-- START Page text --

Grealy spent a considerable period of time worrying about her image and what the entire word thought about it. She defined her image in terms of the flaws that she thought characterized the same. These were often perpetuated by her frequent use of the mirror and creation of faulty images regarding her physical appearance. Generally, she was obsessed with her looks and considered herself disfigured and therefore unworthy of pubic admiration. As a result, she always hid behind a scarf or/and a mask in a bit to hole up from the entire public. It is indicated that being away from the mirror greatly relieved her and practically gave her a “moment of …freedom” (Nancy, David, Carl, Robert & Somers 7). In particular, this enabled her to face the world with an actual rather than perceived self image.

Generally, Grealy was not happy because of the inability to get normal reactions from the public. This according to her was contributed to by her disfigured face that could only be rectified through an operation. She contended that fixing her face through this procedure could give her a chance to attain a condition of normalcy and be like other people in the society. She refers to the normal people as being “whole, loved and contend” (Nancy et al 12).

In other words, she considers normal people to be those who are loved and appreciated by the society. This basically makes them experience an acceptable level of satisfaction in the society. In addition normal women according to her had a true identity of joy that was apparent in intimate relationships. Thus her non involvement in normal love affairs alienated her from the rest of the society. It is indicated that being able to fix her face would give her a feeling of fulfillment as a result of societal approval. She posits that her “life and soul” would also be fixed and ultimately, her entire life would greatly improve.

It is indicated that she derived a significant degree of comfort fro her imagination that once anything whatsoever was acquired, fixed or learnt, she would be in position to remember the relative lesson forever. Nevertheless, she discovers that fundamental and vital realities regarding the self are often leant through the hardest way. Specificity, she realizes that critical attributes such as struggle and courage greatly influence such lessons.

Nonetheless, Grealy appreciates the fact that suffering that people experience tends to stem from the perception of their images. This is further compounded by the images that the rest of the society accords them. Seemingly, the negative implications associated with this tend to affect their self worth and esteem. In some instances, some of them struggle to counter these challenges and face the same with great courage. However, this is often a lifetime struggle that deprives the affected individual of societal approval and subsequent personal satisfaction.

-- END Page text --
-- START Excerpted records --

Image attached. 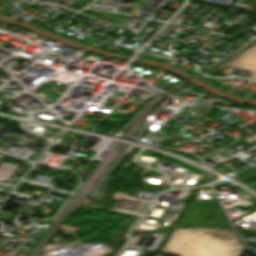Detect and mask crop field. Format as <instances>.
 Segmentation results:
<instances>
[{
  "instance_id": "crop-field-3",
  "label": "crop field",
  "mask_w": 256,
  "mask_h": 256,
  "mask_svg": "<svg viewBox=\"0 0 256 256\" xmlns=\"http://www.w3.org/2000/svg\"><path fill=\"white\" fill-rule=\"evenodd\" d=\"M224 67L251 73L247 78L256 80V45Z\"/></svg>"
},
{
  "instance_id": "crop-field-1",
  "label": "crop field",
  "mask_w": 256,
  "mask_h": 256,
  "mask_svg": "<svg viewBox=\"0 0 256 256\" xmlns=\"http://www.w3.org/2000/svg\"><path fill=\"white\" fill-rule=\"evenodd\" d=\"M234 233L207 229L174 230L162 252L180 256H239Z\"/></svg>"
},
{
  "instance_id": "crop-field-5",
  "label": "crop field",
  "mask_w": 256,
  "mask_h": 256,
  "mask_svg": "<svg viewBox=\"0 0 256 256\" xmlns=\"http://www.w3.org/2000/svg\"><path fill=\"white\" fill-rule=\"evenodd\" d=\"M11 1L10 0H3L0 2V7L3 6V5H6V4H10Z\"/></svg>"
},
{
  "instance_id": "crop-field-2",
  "label": "crop field",
  "mask_w": 256,
  "mask_h": 256,
  "mask_svg": "<svg viewBox=\"0 0 256 256\" xmlns=\"http://www.w3.org/2000/svg\"><path fill=\"white\" fill-rule=\"evenodd\" d=\"M216 226L231 228L222 210L205 208L190 204L185 216L177 227Z\"/></svg>"
},
{
  "instance_id": "crop-field-4",
  "label": "crop field",
  "mask_w": 256,
  "mask_h": 256,
  "mask_svg": "<svg viewBox=\"0 0 256 256\" xmlns=\"http://www.w3.org/2000/svg\"><path fill=\"white\" fill-rule=\"evenodd\" d=\"M237 177L240 179V181L245 182L251 178H256V168L252 167L239 175Z\"/></svg>"
}]
</instances>
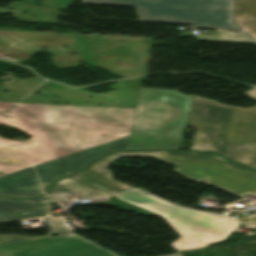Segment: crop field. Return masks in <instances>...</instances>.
Segmentation results:
<instances>
[{
  "mask_svg": "<svg viewBox=\"0 0 256 256\" xmlns=\"http://www.w3.org/2000/svg\"><path fill=\"white\" fill-rule=\"evenodd\" d=\"M13 104L0 103V112ZM135 109L19 104L0 114V124L30 136L24 143L0 142V171L12 172L84 149L131 130ZM122 115L119 118L116 115ZM106 133L101 138L100 133Z\"/></svg>",
  "mask_w": 256,
  "mask_h": 256,
  "instance_id": "8a807250",
  "label": "crop field"
},
{
  "mask_svg": "<svg viewBox=\"0 0 256 256\" xmlns=\"http://www.w3.org/2000/svg\"><path fill=\"white\" fill-rule=\"evenodd\" d=\"M151 155L179 166L176 171L205 183L222 187L244 198L245 194L256 195V172L241 167L215 154L182 151L117 152L92 162L89 169L70 178L89 184L111 194L130 189L111 180L107 168L120 156Z\"/></svg>",
  "mask_w": 256,
  "mask_h": 256,
  "instance_id": "ac0d7876",
  "label": "crop field"
},
{
  "mask_svg": "<svg viewBox=\"0 0 256 256\" xmlns=\"http://www.w3.org/2000/svg\"><path fill=\"white\" fill-rule=\"evenodd\" d=\"M189 127L191 149L215 151L256 169V106L242 109L194 97Z\"/></svg>",
  "mask_w": 256,
  "mask_h": 256,
  "instance_id": "34b2d1b8",
  "label": "crop field"
},
{
  "mask_svg": "<svg viewBox=\"0 0 256 256\" xmlns=\"http://www.w3.org/2000/svg\"><path fill=\"white\" fill-rule=\"evenodd\" d=\"M48 196L32 200L0 198V221L47 216ZM49 231L44 237L0 235V256H118L62 225L61 219L43 218ZM56 233L58 237H52Z\"/></svg>",
  "mask_w": 256,
  "mask_h": 256,
  "instance_id": "412701ff",
  "label": "crop field"
},
{
  "mask_svg": "<svg viewBox=\"0 0 256 256\" xmlns=\"http://www.w3.org/2000/svg\"><path fill=\"white\" fill-rule=\"evenodd\" d=\"M190 97L169 89L142 88L127 149H180Z\"/></svg>",
  "mask_w": 256,
  "mask_h": 256,
  "instance_id": "f4fd0767",
  "label": "crop field"
},
{
  "mask_svg": "<svg viewBox=\"0 0 256 256\" xmlns=\"http://www.w3.org/2000/svg\"><path fill=\"white\" fill-rule=\"evenodd\" d=\"M114 197L162 216L181 236L170 244L177 251L193 250L221 241L240 225L232 218L181 209L137 190Z\"/></svg>",
  "mask_w": 256,
  "mask_h": 256,
  "instance_id": "dd49c442",
  "label": "crop field"
},
{
  "mask_svg": "<svg viewBox=\"0 0 256 256\" xmlns=\"http://www.w3.org/2000/svg\"><path fill=\"white\" fill-rule=\"evenodd\" d=\"M232 0H82L83 3L135 6L140 20L185 23L240 31L230 23ZM145 9V10H143Z\"/></svg>",
  "mask_w": 256,
  "mask_h": 256,
  "instance_id": "e52e79f7",
  "label": "crop field"
},
{
  "mask_svg": "<svg viewBox=\"0 0 256 256\" xmlns=\"http://www.w3.org/2000/svg\"><path fill=\"white\" fill-rule=\"evenodd\" d=\"M128 135L0 176V195L37 196L55 180L85 168L89 160L107 152L126 149Z\"/></svg>",
  "mask_w": 256,
  "mask_h": 256,
  "instance_id": "d8731c3e",
  "label": "crop field"
},
{
  "mask_svg": "<svg viewBox=\"0 0 256 256\" xmlns=\"http://www.w3.org/2000/svg\"><path fill=\"white\" fill-rule=\"evenodd\" d=\"M49 193L51 194L52 198L56 199L57 201L69 200L64 195L66 193H81V196H79L80 199L111 195L70 178H66L56 183Z\"/></svg>",
  "mask_w": 256,
  "mask_h": 256,
  "instance_id": "5a996713",
  "label": "crop field"
},
{
  "mask_svg": "<svg viewBox=\"0 0 256 256\" xmlns=\"http://www.w3.org/2000/svg\"><path fill=\"white\" fill-rule=\"evenodd\" d=\"M234 23L253 39L256 38V0L235 1Z\"/></svg>",
  "mask_w": 256,
  "mask_h": 256,
  "instance_id": "3316defc",
  "label": "crop field"
},
{
  "mask_svg": "<svg viewBox=\"0 0 256 256\" xmlns=\"http://www.w3.org/2000/svg\"><path fill=\"white\" fill-rule=\"evenodd\" d=\"M197 41L254 44L243 33L220 32L218 36L198 35Z\"/></svg>",
  "mask_w": 256,
  "mask_h": 256,
  "instance_id": "28ad6ade",
  "label": "crop field"
},
{
  "mask_svg": "<svg viewBox=\"0 0 256 256\" xmlns=\"http://www.w3.org/2000/svg\"><path fill=\"white\" fill-rule=\"evenodd\" d=\"M241 222L255 224L256 225V213L249 217H240L238 218Z\"/></svg>",
  "mask_w": 256,
  "mask_h": 256,
  "instance_id": "d1516ede",
  "label": "crop field"
},
{
  "mask_svg": "<svg viewBox=\"0 0 256 256\" xmlns=\"http://www.w3.org/2000/svg\"><path fill=\"white\" fill-rule=\"evenodd\" d=\"M244 95L256 101V89H254Z\"/></svg>",
  "mask_w": 256,
  "mask_h": 256,
  "instance_id": "22f410ed",
  "label": "crop field"
},
{
  "mask_svg": "<svg viewBox=\"0 0 256 256\" xmlns=\"http://www.w3.org/2000/svg\"><path fill=\"white\" fill-rule=\"evenodd\" d=\"M167 256H180V254H179V253H176V254L167 255Z\"/></svg>",
  "mask_w": 256,
  "mask_h": 256,
  "instance_id": "cbeb9de0",
  "label": "crop field"
}]
</instances>
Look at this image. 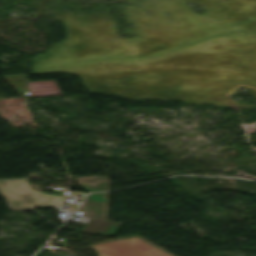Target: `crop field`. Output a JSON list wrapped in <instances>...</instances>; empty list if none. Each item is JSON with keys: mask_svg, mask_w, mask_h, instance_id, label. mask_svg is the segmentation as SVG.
I'll return each mask as SVG.
<instances>
[{"mask_svg": "<svg viewBox=\"0 0 256 256\" xmlns=\"http://www.w3.org/2000/svg\"><path fill=\"white\" fill-rule=\"evenodd\" d=\"M0 190L14 209L63 205V190H55V196L33 190L25 179L0 180Z\"/></svg>", "mask_w": 256, "mask_h": 256, "instance_id": "obj_1", "label": "crop field"}, {"mask_svg": "<svg viewBox=\"0 0 256 256\" xmlns=\"http://www.w3.org/2000/svg\"><path fill=\"white\" fill-rule=\"evenodd\" d=\"M94 247L101 256H170L136 237Z\"/></svg>", "mask_w": 256, "mask_h": 256, "instance_id": "obj_2", "label": "crop field"}, {"mask_svg": "<svg viewBox=\"0 0 256 256\" xmlns=\"http://www.w3.org/2000/svg\"><path fill=\"white\" fill-rule=\"evenodd\" d=\"M107 193H95L86 197L79 210L88 218L105 220Z\"/></svg>", "mask_w": 256, "mask_h": 256, "instance_id": "obj_3", "label": "crop field"}, {"mask_svg": "<svg viewBox=\"0 0 256 256\" xmlns=\"http://www.w3.org/2000/svg\"><path fill=\"white\" fill-rule=\"evenodd\" d=\"M31 96L61 94L55 80L28 82Z\"/></svg>", "mask_w": 256, "mask_h": 256, "instance_id": "obj_4", "label": "crop field"}, {"mask_svg": "<svg viewBox=\"0 0 256 256\" xmlns=\"http://www.w3.org/2000/svg\"><path fill=\"white\" fill-rule=\"evenodd\" d=\"M118 225L117 222L90 220L82 231L114 235Z\"/></svg>", "mask_w": 256, "mask_h": 256, "instance_id": "obj_5", "label": "crop field"}, {"mask_svg": "<svg viewBox=\"0 0 256 256\" xmlns=\"http://www.w3.org/2000/svg\"><path fill=\"white\" fill-rule=\"evenodd\" d=\"M79 184L87 191L105 190V176L77 178Z\"/></svg>", "mask_w": 256, "mask_h": 256, "instance_id": "obj_6", "label": "crop field"}]
</instances>
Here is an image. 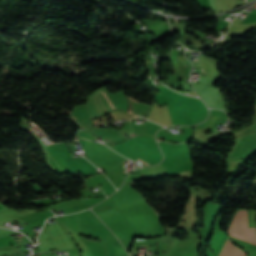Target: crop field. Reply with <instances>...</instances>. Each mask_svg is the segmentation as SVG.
Instances as JSON below:
<instances>
[{
	"label": "crop field",
	"mask_w": 256,
	"mask_h": 256,
	"mask_svg": "<svg viewBox=\"0 0 256 256\" xmlns=\"http://www.w3.org/2000/svg\"><path fill=\"white\" fill-rule=\"evenodd\" d=\"M102 94H103V96L105 97V99L107 100V102L109 103V105L111 106V108L114 109L113 106L111 105V103L108 101V99H107L106 96L104 95V93H102Z\"/></svg>",
	"instance_id": "obj_4"
},
{
	"label": "crop field",
	"mask_w": 256,
	"mask_h": 256,
	"mask_svg": "<svg viewBox=\"0 0 256 256\" xmlns=\"http://www.w3.org/2000/svg\"><path fill=\"white\" fill-rule=\"evenodd\" d=\"M101 244H102V248L104 251V256H109V249H108L107 245L104 243H101Z\"/></svg>",
	"instance_id": "obj_3"
},
{
	"label": "crop field",
	"mask_w": 256,
	"mask_h": 256,
	"mask_svg": "<svg viewBox=\"0 0 256 256\" xmlns=\"http://www.w3.org/2000/svg\"><path fill=\"white\" fill-rule=\"evenodd\" d=\"M220 256H246L241 250L231 245L229 239Z\"/></svg>",
	"instance_id": "obj_2"
},
{
	"label": "crop field",
	"mask_w": 256,
	"mask_h": 256,
	"mask_svg": "<svg viewBox=\"0 0 256 256\" xmlns=\"http://www.w3.org/2000/svg\"><path fill=\"white\" fill-rule=\"evenodd\" d=\"M235 234H239L242 236L247 237L245 239V237L239 236V235H235ZM229 234L232 237H236L239 239H242L247 242L253 243L256 245V229L255 228H248V223H247V211H243V210H238L237 214L235 215L231 226L229 228Z\"/></svg>",
	"instance_id": "obj_1"
}]
</instances>
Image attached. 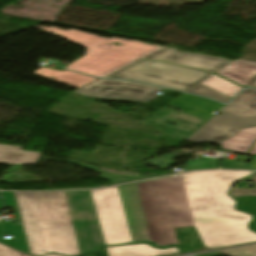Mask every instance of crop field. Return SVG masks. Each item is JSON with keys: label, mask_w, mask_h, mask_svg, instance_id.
Listing matches in <instances>:
<instances>
[{"label": "crop field", "mask_w": 256, "mask_h": 256, "mask_svg": "<svg viewBox=\"0 0 256 256\" xmlns=\"http://www.w3.org/2000/svg\"><path fill=\"white\" fill-rule=\"evenodd\" d=\"M256 183V174L252 180ZM230 194L233 197L237 196H256V187L254 189L232 187Z\"/></svg>", "instance_id": "obj_22"}, {"label": "crop field", "mask_w": 256, "mask_h": 256, "mask_svg": "<svg viewBox=\"0 0 256 256\" xmlns=\"http://www.w3.org/2000/svg\"><path fill=\"white\" fill-rule=\"evenodd\" d=\"M186 141L220 142L234 136L239 130L256 126V90L246 89Z\"/></svg>", "instance_id": "obj_5"}, {"label": "crop field", "mask_w": 256, "mask_h": 256, "mask_svg": "<svg viewBox=\"0 0 256 256\" xmlns=\"http://www.w3.org/2000/svg\"><path fill=\"white\" fill-rule=\"evenodd\" d=\"M168 121H171L177 125L173 128L163 125ZM208 121L209 120L179 112L176 115L167 114L161 117L151 116L143 122L148 125L166 130L176 135L179 139L185 140Z\"/></svg>", "instance_id": "obj_10"}, {"label": "crop field", "mask_w": 256, "mask_h": 256, "mask_svg": "<svg viewBox=\"0 0 256 256\" xmlns=\"http://www.w3.org/2000/svg\"><path fill=\"white\" fill-rule=\"evenodd\" d=\"M238 209L256 215V197H237ZM251 229L256 231V220L251 224Z\"/></svg>", "instance_id": "obj_20"}, {"label": "crop field", "mask_w": 256, "mask_h": 256, "mask_svg": "<svg viewBox=\"0 0 256 256\" xmlns=\"http://www.w3.org/2000/svg\"><path fill=\"white\" fill-rule=\"evenodd\" d=\"M212 74L167 63L137 60L102 78L136 80L186 92Z\"/></svg>", "instance_id": "obj_4"}, {"label": "crop field", "mask_w": 256, "mask_h": 256, "mask_svg": "<svg viewBox=\"0 0 256 256\" xmlns=\"http://www.w3.org/2000/svg\"><path fill=\"white\" fill-rule=\"evenodd\" d=\"M3 200L5 202V207H14L17 218L20 219L19 222H21L20 225L14 224V223H1L3 226L4 236H12V240H6L5 244L9 246L16 247L20 250H23L27 253H29L22 221L20 218V214L18 211V207L16 204V200L14 197L13 192H2ZM30 254V253H29Z\"/></svg>", "instance_id": "obj_12"}, {"label": "crop field", "mask_w": 256, "mask_h": 256, "mask_svg": "<svg viewBox=\"0 0 256 256\" xmlns=\"http://www.w3.org/2000/svg\"><path fill=\"white\" fill-rule=\"evenodd\" d=\"M3 208L1 198H0V211ZM0 241L4 243V239H2V234H1V228H0Z\"/></svg>", "instance_id": "obj_25"}, {"label": "crop field", "mask_w": 256, "mask_h": 256, "mask_svg": "<svg viewBox=\"0 0 256 256\" xmlns=\"http://www.w3.org/2000/svg\"><path fill=\"white\" fill-rule=\"evenodd\" d=\"M188 93L209 97L222 103H227L231 99L227 96L212 91L200 84L189 90Z\"/></svg>", "instance_id": "obj_19"}, {"label": "crop field", "mask_w": 256, "mask_h": 256, "mask_svg": "<svg viewBox=\"0 0 256 256\" xmlns=\"http://www.w3.org/2000/svg\"><path fill=\"white\" fill-rule=\"evenodd\" d=\"M14 193L32 255H80L64 192Z\"/></svg>", "instance_id": "obj_2"}, {"label": "crop field", "mask_w": 256, "mask_h": 256, "mask_svg": "<svg viewBox=\"0 0 256 256\" xmlns=\"http://www.w3.org/2000/svg\"><path fill=\"white\" fill-rule=\"evenodd\" d=\"M167 106L179 109L181 112L208 119L214 110H219L223 104L204 98L184 94Z\"/></svg>", "instance_id": "obj_11"}, {"label": "crop field", "mask_w": 256, "mask_h": 256, "mask_svg": "<svg viewBox=\"0 0 256 256\" xmlns=\"http://www.w3.org/2000/svg\"><path fill=\"white\" fill-rule=\"evenodd\" d=\"M90 192L105 244L114 245L132 242L118 186Z\"/></svg>", "instance_id": "obj_6"}, {"label": "crop field", "mask_w": 256, "mask_h": 256, "mask_svg": "<svg viewBox=\"0 0 256 256\" xmlns=\"http://www.w3.org/2000/svg\"><path fill=\"white\" fill-rule=\"evenodd\" d=\"M176 50L177 49L175 48L163 47L143 58L166 61L213 73H216L217 71L232 62L222 58H214L207 55L182 53Z\"/></svg>", "instance_id": "obj_9"}, {"label": "crop field", "mask_w": 256, "mask_h": 256, "mask_svg": "<svg viewBox=\"0 0 256 256\" xmlns=\"http://www.w3.org/2000/svg\"><path fill=\"white\" fill-rule=\"evenodd\" d=\"M227 256H256V246L219 252Z\"/></svg>", "instance_id": "obj_21"}, {"label": "crop field", "mask_w": 256, "mask_h": 256, "mask_svg": "<svg viewBox=\"0 0 256 256\" xmlns=\"http://www.w3.org/2000/svg\"><path fill=\"white\" fill-rule=\"evenodd\" d=\"M252 172H191L119 186L133 242L178 245L177 228L196 227L205 247L256 241L252 216L235 210L227 194L233 182Z\"/></svg>", "instance_id": "obj_1"}, {"label": "crop field", "mask_w": 256, "mask_h": 256, "mask_svg": "<svg viewBox=\"0 0 256 256\" xmlns=\"http://www.w3.org/2000/svg\"><path fill=\"white\" fill-rule=\"evenodd\" d=\"M34 74H37L39 76L52 79L51 77H55L52 80L62 82L77 88H80L96 79L87 77L81 74H77L71 71H57V70H51V69H45L42 68L39 71L35 72Z\"/></svg>", "instance_id": "obj_17"}, {"label": "crop field", "mask_w": 256, "mask_h": 256, "mask_svg": "<svg viewBox=\"0 0 256 256\" xmlns=\"http://www.w3.org/2000/svg\"><path fill=\"white\" fill-rule=\"evenodd\" d=\"M65 193L81 255L97 251L99 247L105 244L90 192Z\"/></svg>", "instance_id": "obj_7"}, {"label": "crop field", "mask_w": 256, "mask_h": 256, "mask_svg": "<svg viewBox=\"0 0 256 256\" xmlns=\"http://www.w3.org/2000/svg\"><path fill=\"white\" fill-rule=\"evenodd\" d=\"M249 87H255L256 88V76L253 78V80L248 84Z\"/></svg>", "instance_id": "obj_24"}, {"label": "crop field", "mask_w": 256, "mask_h": 256, "mask_svg": "<svg viewBox=\"0 0 256 256\" xmlns=\"http://www.w3.org/2000/svg\"><path fill=\"white\" fill-rule=\"evenodd\" d=\"M216 74L221 75L241 86H247V84L256 75V62L236 60Z\"/></svg>", "instance_id": "obj_13"}, {"label": "crop field", "mask_w": 256, "mask_h": 256, "mask_svg": "<svg viewBox=\"0 0 256 256\" xmlns=\"http://www.w3.org/2000/svg\"><path fill=\"white\" fill-rule=\"evenodd\" d=\"M35 28L56 33L59 37L85 47L87 55L66 67V69L97 77H102L158 49V47L118 38L109 40L73 29L64 31L55 27ZM110 42H120L122 45L115 47ZM106 43L112 46L106 45Z\"/></svg>", "instance_id": "obj_3"}, {"label": "crop field", "mask_w": 256, "mask_h": 256, "mask_svg": "<svg viewBox=\"0 0 256 256\" xmlns=\"http://www.w3.org/2000/svg\"><path fill=\"white\" fill-rule=\"evenodd\" d=\"M21 147L0 145V163L35 164L41 153L21 151Z\"/></svg>", "instance_id": "obj_16"}, {"label": "crop field", "mask_w": 256, "mask_h": 256, "mask_svg": "<svg viewBox=\"0 0 256 256\" xmlns=\"http://www.w3.org/2000/svg\"><path fill=\"white\" fill-rule=\"evenodd\" d=\"M0 256H29L15 249H12L6 245L0 244ZM46 256H58V255H46Z\"/></svg>", "instance_id": "obj_23"}, {"label": "crop field", "mask_w": 256, "mask_h": 256, "mask_svg": "<svg viewBox=\"0 0 256 256\" xmlns=\"http://www.w3.org/2000/svg\"><path fill=\"white\" fill-rule=\"evenodd\" d=\"M108 256H161L180 252L177 248L157 249L147 244L106 247Z\"/></svg>", "instance_id": "obj_14"}, {"label": "crop field", "mask_w": 256, "mask_h": 256, "mask_svg": "<svg viewBox=\"0 0 256 256\" xmlns=\"http://www.w3.org/2000/svg\"><path fill=\"white\" fill-rule=\"evenodd\" d=\"M160 90L162 88L134 82L98 79L74 92L87 97L147 102L157 97Z\"/></svg>", "instance_id": "obj_8"}, {"label": "crop field", "mask_w": 256, "mask_h": 256, "mask_svg": "<svg viewBox=\"0 0 256 256\" xmlns=\"http://www.w3.org/2000/svg\"><path fill=\"white\" fill-rule=\"evenodd\" d=\"M255 140L256 127H253L239 131L234 137L220 143V145L223 149L246 154ZM249 154L256 155V143Z\"/></svg>", "instance_id": "obj_15"}, {"label": "crop field", "mask_w": 256, "mask_h": 256, "mask_svg": "<svg viewBox=\"0 0 256 256\" xmlns=\"http://www.w3.org/2000/svg\"><path fill=\"white\" fill-rule=\"evenodd\" d=\"M201 84L231 98H233L243 88L215 74L203 81Z\"/></svg>", "instance_id": "obj_18"}]
</instances>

-- END Excerpted records --

:: Exercise instructions ::
• 1. In the essay on Grealy's self-image, take the stretch from "It is indicated that she" through "influence such lessons." and swap "comfort" for "solace".
• 2. List every personal name the essay on Grealy's self-image gives in its source citations.
• 3. Write the next part of the essay on Grealy's self-image, following on from its final sentence.

:: Answer set ::
• 1.
It is indicated that she derived a significant degree of solace fro her imagination that once anything whatsoever was acquired, fixed or learnt, she would be in position to remember the relative lesson forever. Nevertheless, she discovers that fundamental and vital realities regarding the self are often leant through the hardest way. Specificity, she realizes that critical attributes such as struggle and courage greatly influence such lessons.

• 2. Nancy, David, Carl, Robert, Somers

• 3.
Platos “The Cave”

In most instances, humans have often failed dismally to understand and appreciate the basic factual components that characterize their wellbeing. In most cases, they are always deceived by their myopic perception of various experiences that they go through. In addition, they tend to distort the wellbeing of their senses that is charged with the responsibility of enabling them to capture the ideal and real forms of their experiences. Notably, this can only be effectively captured by the mind. However, the process is often clouded by human distortion regarding perception of experiences, events and their inherent reality.

Plato contends that this state of affairs is contributed to by the dazzling nature of visual perception. It is often so overwhelming that it makes an individual to overlook and ignore the hidden facets of reality that are presented by the experience or event. In particular, it makes the individual to lay undue emphasis on the aspects that are not real and therefore untrue to the event. The visual aspects hence tend to distort the reality of an event, experience or tool. A classic example in this regard would be the images seen on computers and televisions. According to Plato, the prisoners and other spectators only have a chance to see the reflections and shadows of things. In particular, they only tend to experience a “mediated vision of the events and personalities presented therein” (Nancy et al 29). In most cases, they are often unaware of the elaborate process that is employed in the creation and transmission of the visual images. This is only known to the technical personnel, who seemingly employ a great deal of human, technical and financial resources in creating the same.

Comparatively, the segment of the population that understands this process is smaller than the one that is unaware of it. Also, the percentage of the population that expresses concern with regard to understanding of the functioning of the technology is also very low. This is an indication that humans tend to be more interested in the face value of various objects than in the intrinsic value of the same. Of great concern is the fact that they transform this to their day to day lives and end up suffering from interpersonal disorders that compromise their physical as well as mental wellbeing. Indeed, Plato indicates that the experience in the cave can be misleading. This is due to the fact that the individuals in the same tend to have a superficial view of the environment outside it (Selby & Pamela 78). In particular, they rely on the sounds and other partial visuals for decision making.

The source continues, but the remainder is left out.